EXERCISE AIM ->
The entries below are to be transcribed in full, without their images.
** Opening MATERIAL PROVIDED block **
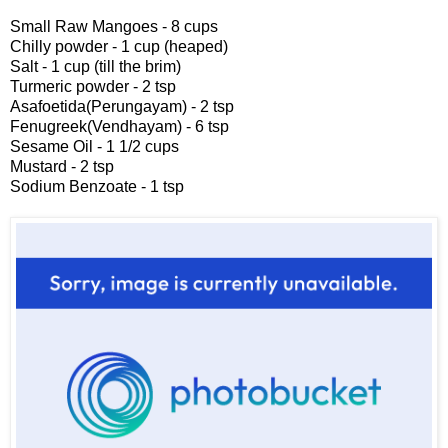
Small Raw Mangoes - 8 cups
Chilly powder - 1 cup (heaped)
Salt - 1 cup (till the brim)
Turmeric powder - 2 tsp
Asafoetida(Perungayam) - 2 tsp
Fenugreek(Vendhayam) - 6 tsp
Sesame Oil - 1 1/2 cups
Mustard - 2 tsp
Sodium Benzoate - 1 tsp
** Closing MATERIAL PROVIDED block **
RESPONSE BOX ->
Small Raw Mangoes - 8 cups
Chilly powder - 1 cup (heaped)
Salt - 1 cup (till the brim)
Turmeric powder - 2 tsp
Asafoetida(Perungayam) - 2 tsp
Fenugreek(Vendhayam) - 6 tsp
Sesame Oil - 1 1/2 cups
Mustard - 2 tsp
Sodium Benzoate - 1 tsp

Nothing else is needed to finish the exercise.